A Inês sentiu algo estranho mal pisou no restaurante. Havia algo errado — demasiado vazio para uma sexta à noite, a luz muito suave, o chefe de mesa com um sorriso forçado. O Miguel, no entanto, parecia tranquilo, apenas os dedos que apertavam a sua mão tremiam ligeiramente.

“O seu lugar”, disse o chefe de mesa, puxando a cadeira. Inês parou à entrada da pequena sala VIP. Centenas de velas brilhavam na penumbra, lançando sombras dançantes sobre a mesa branca. No centro, havia um vaso com rosas vermelhas — as suas favoritas. Uma música suave tocava ao fundo.

“Miguel”, sussurrou Inês, “o que se passa?”

Em vez de responder, ele ajoelhou-se. Um anel brilhava na sua mão trêmula.

“Inês Maria”, disse solenemente, “pensei muito em como tornar este momento especial. Mas depois percebi — não importa onde ou como. Só importa uma coisa: aceitas ser minha esposa?”

Ela olhou para o seu rosto ansioso, para a mecha teimosa que caía sobre a testa, para o sorriso tímido — e sentiu um amor indescritível inundar o seu coração.

“Sim”, murmurou. “Claro que sim!”

O anel deslizou para o seu dedo. Inês encostou-se ao Miguel, respirando o cheiro do seu perfume, e pensou: “Aqui está. A felicidade. Simples e clara como um dia de sol.”

Mas uma semana depois, a tranquilidade deles começou a rachar.

“Como assim — sozinhos?” exclamou a Dona Olga, ajustando o penteado impecável. “Não, assim não pode ser! Um casamento é coisa séria, precisa de experiência, da sabedoria de uma mulher. Já encontrei um restaurante perfeito no Chiado…”

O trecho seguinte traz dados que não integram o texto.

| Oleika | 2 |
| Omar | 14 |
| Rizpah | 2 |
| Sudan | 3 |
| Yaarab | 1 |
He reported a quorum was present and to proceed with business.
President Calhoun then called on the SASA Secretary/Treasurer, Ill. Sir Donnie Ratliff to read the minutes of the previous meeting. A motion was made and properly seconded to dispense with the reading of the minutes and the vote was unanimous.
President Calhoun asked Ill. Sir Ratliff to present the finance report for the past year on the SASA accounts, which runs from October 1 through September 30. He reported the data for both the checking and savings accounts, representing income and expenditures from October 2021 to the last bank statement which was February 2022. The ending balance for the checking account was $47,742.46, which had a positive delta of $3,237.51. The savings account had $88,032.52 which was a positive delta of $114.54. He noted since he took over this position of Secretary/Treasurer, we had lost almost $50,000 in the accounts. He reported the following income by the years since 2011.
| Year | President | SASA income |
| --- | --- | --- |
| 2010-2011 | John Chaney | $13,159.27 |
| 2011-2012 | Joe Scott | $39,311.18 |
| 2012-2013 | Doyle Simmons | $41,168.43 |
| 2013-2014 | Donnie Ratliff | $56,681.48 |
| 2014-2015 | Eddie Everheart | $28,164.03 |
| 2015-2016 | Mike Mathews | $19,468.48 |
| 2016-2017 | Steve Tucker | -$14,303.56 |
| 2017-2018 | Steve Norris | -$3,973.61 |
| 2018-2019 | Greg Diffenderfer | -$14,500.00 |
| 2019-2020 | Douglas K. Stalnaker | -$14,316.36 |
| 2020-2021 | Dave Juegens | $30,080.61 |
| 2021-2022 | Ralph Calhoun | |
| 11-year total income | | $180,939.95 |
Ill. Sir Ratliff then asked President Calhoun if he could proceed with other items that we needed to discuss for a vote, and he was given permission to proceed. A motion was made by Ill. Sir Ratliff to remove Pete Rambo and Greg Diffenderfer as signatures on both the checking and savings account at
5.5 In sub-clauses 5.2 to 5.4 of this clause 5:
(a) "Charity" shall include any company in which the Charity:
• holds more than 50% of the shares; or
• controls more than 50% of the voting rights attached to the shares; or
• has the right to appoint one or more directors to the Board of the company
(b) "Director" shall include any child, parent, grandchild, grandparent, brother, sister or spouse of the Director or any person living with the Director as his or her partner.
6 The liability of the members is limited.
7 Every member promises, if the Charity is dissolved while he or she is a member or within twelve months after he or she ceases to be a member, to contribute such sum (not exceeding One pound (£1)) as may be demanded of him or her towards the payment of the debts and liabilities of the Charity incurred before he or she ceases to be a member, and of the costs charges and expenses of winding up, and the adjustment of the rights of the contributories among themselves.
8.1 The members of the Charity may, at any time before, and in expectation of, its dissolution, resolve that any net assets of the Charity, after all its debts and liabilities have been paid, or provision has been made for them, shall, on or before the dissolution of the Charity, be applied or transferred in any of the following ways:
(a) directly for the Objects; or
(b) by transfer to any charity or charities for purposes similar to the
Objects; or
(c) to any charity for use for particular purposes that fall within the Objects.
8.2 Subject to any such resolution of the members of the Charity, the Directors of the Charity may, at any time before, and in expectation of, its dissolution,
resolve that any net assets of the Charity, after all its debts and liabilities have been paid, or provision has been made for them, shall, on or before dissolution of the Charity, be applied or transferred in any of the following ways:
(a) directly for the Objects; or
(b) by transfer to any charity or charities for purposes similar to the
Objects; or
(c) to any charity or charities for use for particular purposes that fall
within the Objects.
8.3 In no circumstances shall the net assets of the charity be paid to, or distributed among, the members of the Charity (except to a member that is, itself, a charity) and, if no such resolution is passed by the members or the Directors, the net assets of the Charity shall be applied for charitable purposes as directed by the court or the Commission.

“Mãe”, interrompeu o Miguel, suave, “agradecemos a ajuda, mas queremos organizar tudo nós mesmos.”

“Vocês?!” Ela ergueu as mãos. “O que é que vocês sabem disso? A minha sobrinha, a Leonor…”

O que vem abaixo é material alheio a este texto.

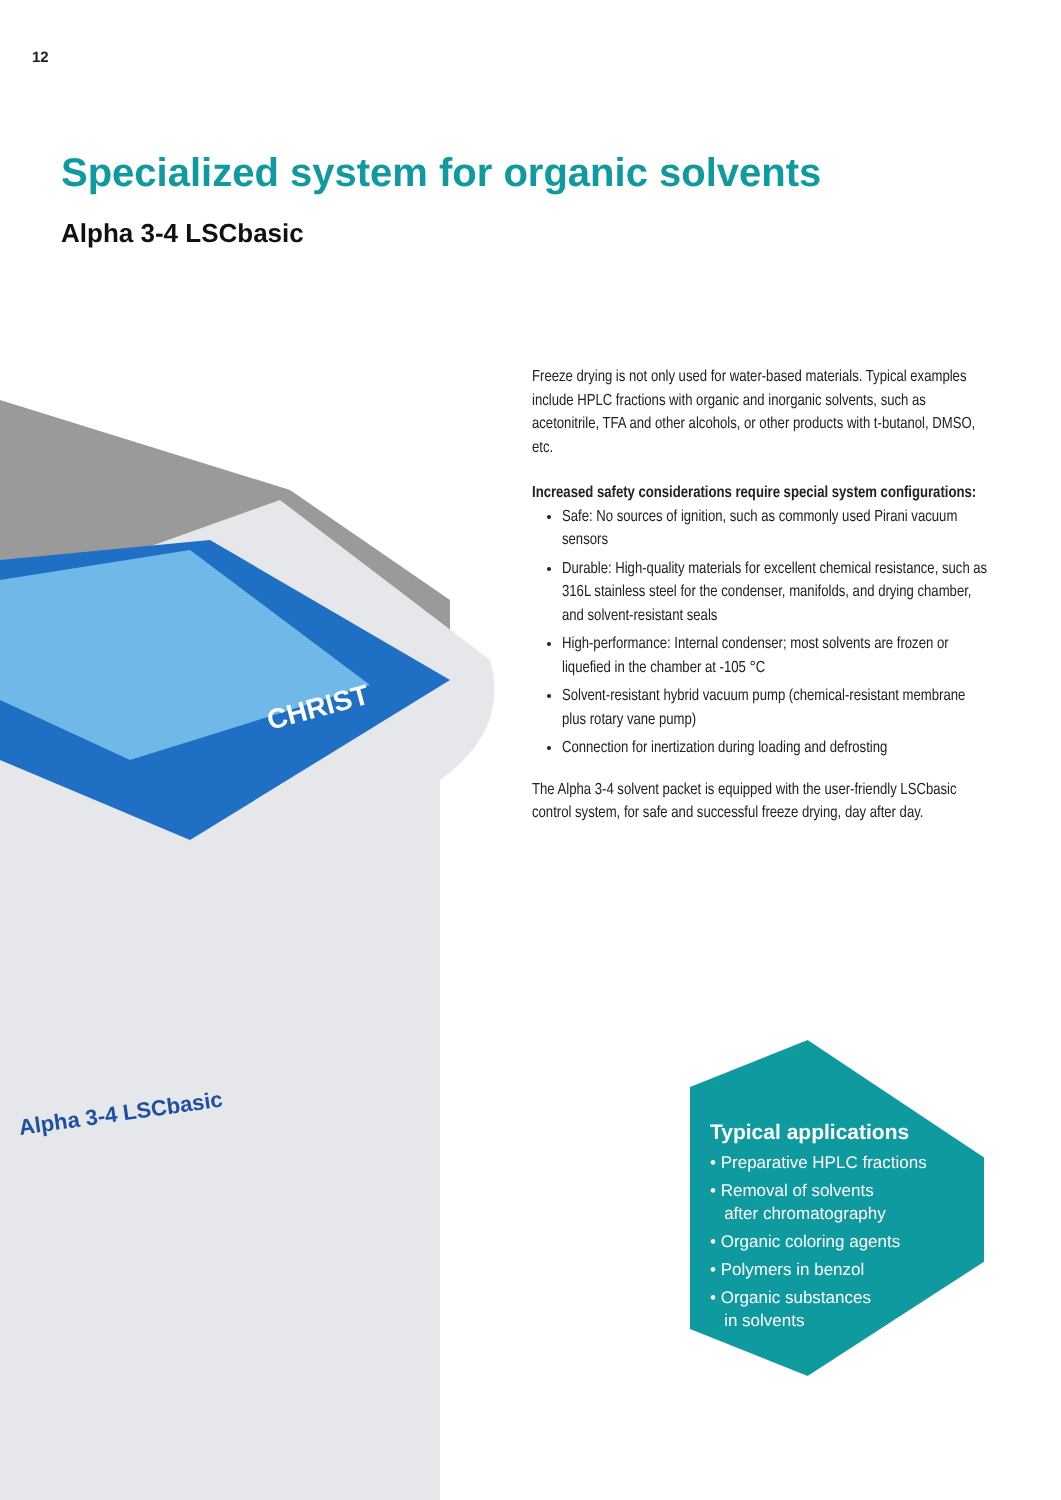12
Specialized system for organic solvents
Alpha 3-4 LSCbasic
CHRIST
Alpha 3-4 LSCbasic
Freeze drying is not only used for water-based materials. Typical examples include HPLC fractions with organic and inorganic solvents, such as acetonitrile, TFA and other alcohols, or other products with t-butanol, DMSO, etc.
Increased safety considerations require special system configurations:
Safe: No sources of ignition, such as commonly used Pirani vacuum sensors
Durable: High-quality materials for excellent chemical resistance, such as 316L stainless steel for the condenser, manifolds, and drying chamber, and solvent-resistant seals
High-performance: Internal condenser; most solvents are frozen or liquefied in the chamber at -105 °C
Solvent-resistant hybrid vacuum pump (chemical-resistant membrane plus rotary vane pump)
Connection for inertization during loading and defrosting
The Alpha 3-4 solvent packet is equipped with the user-friendly LSCbasic control system, for safe and successful freeze drying, day after day.
Typical applications
• Preparative HPLC fractions
• Removal of solvents
after chromatography
• Organic coloring agents
• Polymers in benzol
• Organic substances
in solvents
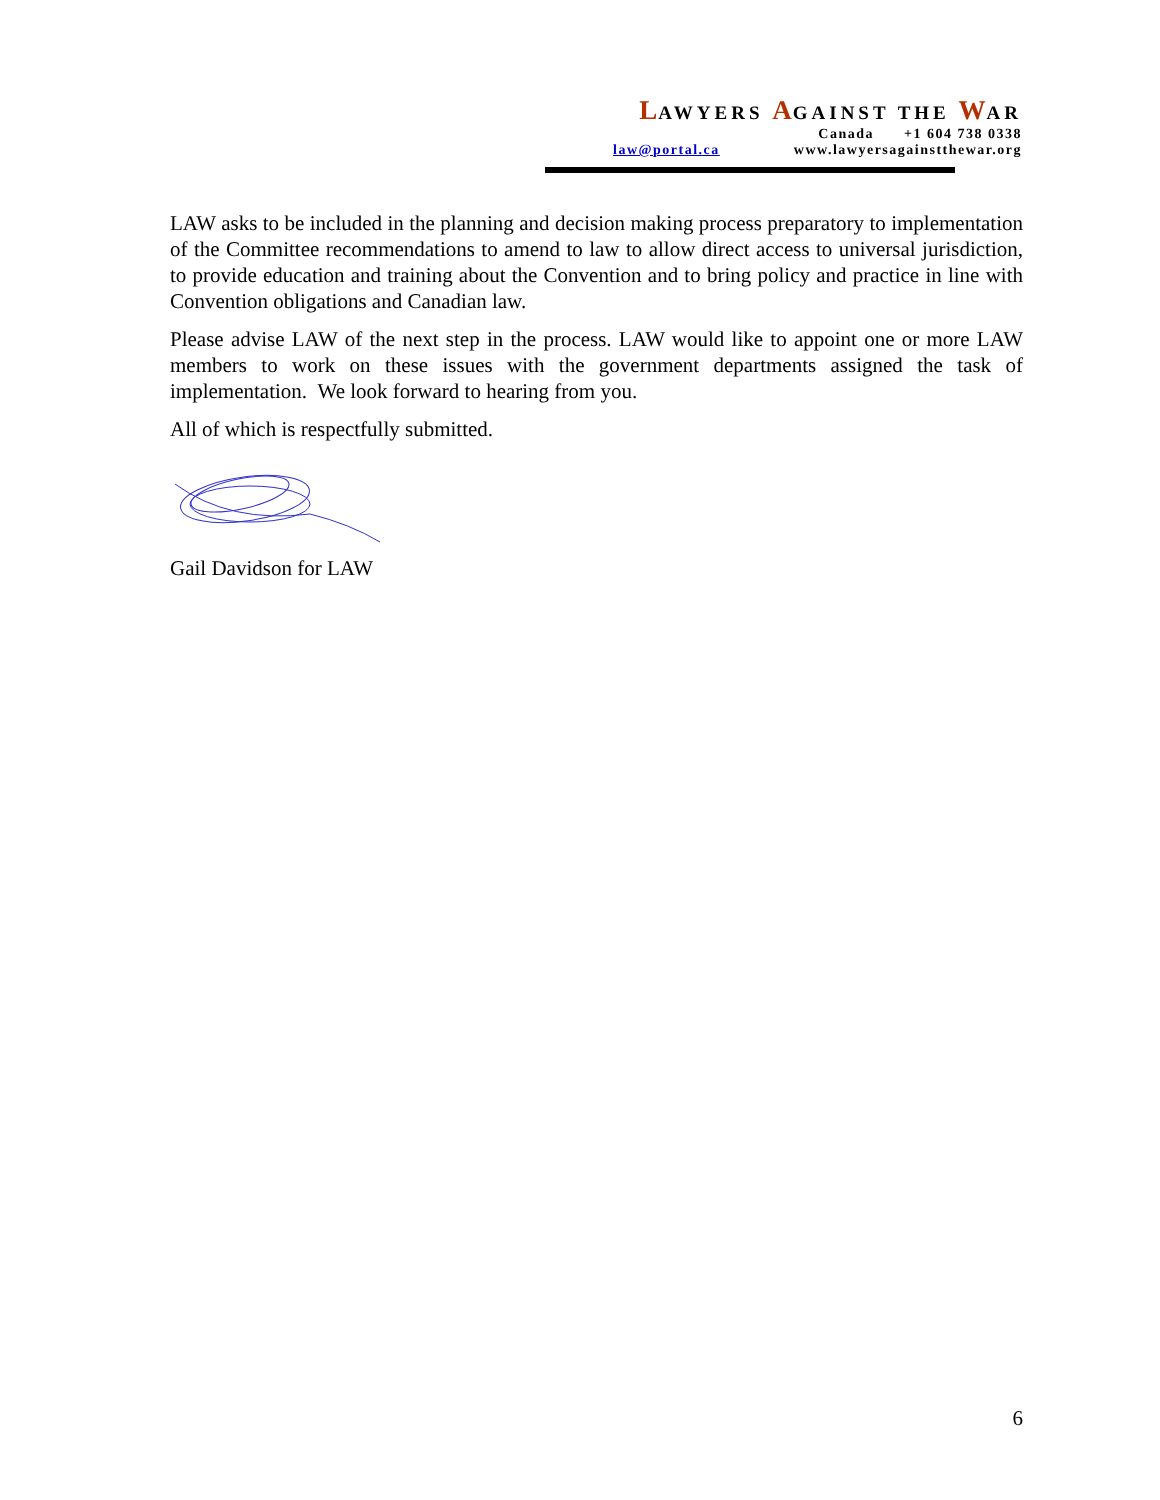LAWYERS AGAINST THE WAR
Canada +1 604 738 0338
law@portal.ca www.lawyersagainstthewar.org
LAW asks to be included in the planning and decision making process preparatory to implementation of the Committee recommendations to amend to law to allow direct access to universal jurisdiction, to provide education and training about the Convention and to bring policy and practice in line with Convention obligations and Canadian law.
Please advise LAW of the next step in the process. LAW would like to appoint one or more LAW members to work on these issues with the government departments assigned the task of implementation. We look forward to hearing from you.
All of which is respectfully submitted.
Gail Davidson for LAW
6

Inês observava em silêncio enquanto a futura sogra percorria a sala do apartamento, falando sem parar sobre tradições, costumes e a importância de “não passar vergonha perante os outros”. De vez em quando, lançava olhares rápidos e críticos à decoração, como se já estivesse a planear mudanças.

O Miguel tentou novamente: “Já escolhemos o sítio. O ‘Monte Alegre’, lembras-te?”

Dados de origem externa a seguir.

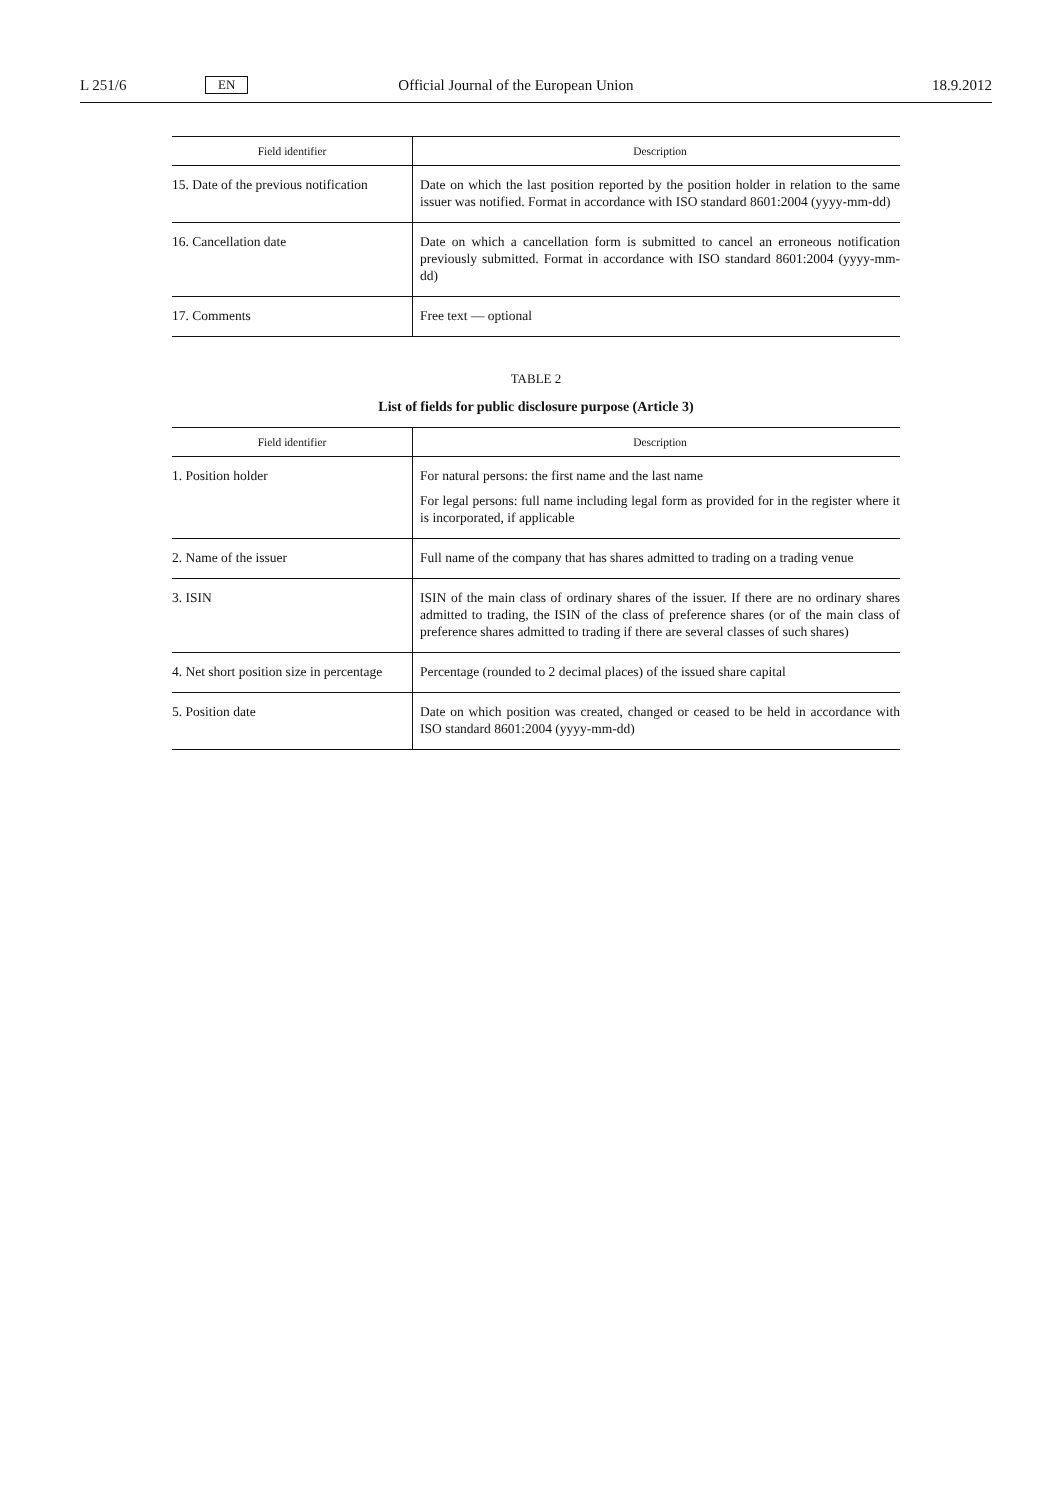L 251/6 EN Official Journal of the European Union 18.9.2012
| Field identifier | Description |
| --- | --- |
| 15. Date of the previous notification | Date on which the last position reported by the position holder in relation to the same issuer was notified. Format in accordance with ISO standard 8601:2004 (yyyy-mm-dd) |
| 16. Cancellation date | Date on which a cancellation form is submitted to cancel an erroneous notification previously submitted. Format in accordance with ISO standard 8601:2004 (yyyy-mm-dd) |
| 17. Comments | Free text — optional |
TABLE 2
List of fields for public disclosure purpose (Article 3)
| Field identifier | Description |
| --- | --- |
| 1. Position holder | For natural persons: the first name and the last name For legal persons: full name including legal form as provided for in the register where it is incorporated, if applicable |
| 2. Name of the issuer | Full name of the company that has shares admitted to trading on a trading venue |
| 3. ISIN | ISIN of the main class of ordinary shares of the issuer. If there are no ordinary shares admitted to trading, the ISIN of the class of preference shares (or of the main class of preference shares admitted to trading if there are several classes of such shares) |
| 4. Net short position size in percentage | Percentage (rounded to 2 decimal places) of the issued share capital |
| 5. Position date | Date on which position was created, changed or ceased to be held in accordance with ISO standard 8601:2004 (yyyy-mm-dd) |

Dona Olga fez uma careta, como se tivesse levado uma dentada num limão.

“Esse sítio moderno? Nem pensar! Só o ‘Palácio Real’! Aquelas lustres, aquela louça! E o gerente é um velho amigo meu…”

“Mãe”, a voz do Miguel ficou mais firme, “nós pagamos o nosso casamento. E vamos celebrar onde quisermos.”

Dona Olga parou a meio de uma frase. Fechou a boca, ergueu o queixo:

“Pois bem, façam como entenderem. Mas depois não digam que não avisei.”

Ela saiu, deixando para trás um rastro de perfume caro e a sensação de uma tempestade a caminho.

O Miguel abraçou Inês com um sorriso culpado.

“Desculpa. Ela é… um pouco mandona.”

Inês não respondeu. Algo dentro dela sussurrava: Isto é só o começo.

E era.

As semanas seguintes foram uma sucessão de discussões, indiretas e críticas disfarçadas. Dona Olga achava defeito em tudo — desde os arranjos florais até à disposição das mesas.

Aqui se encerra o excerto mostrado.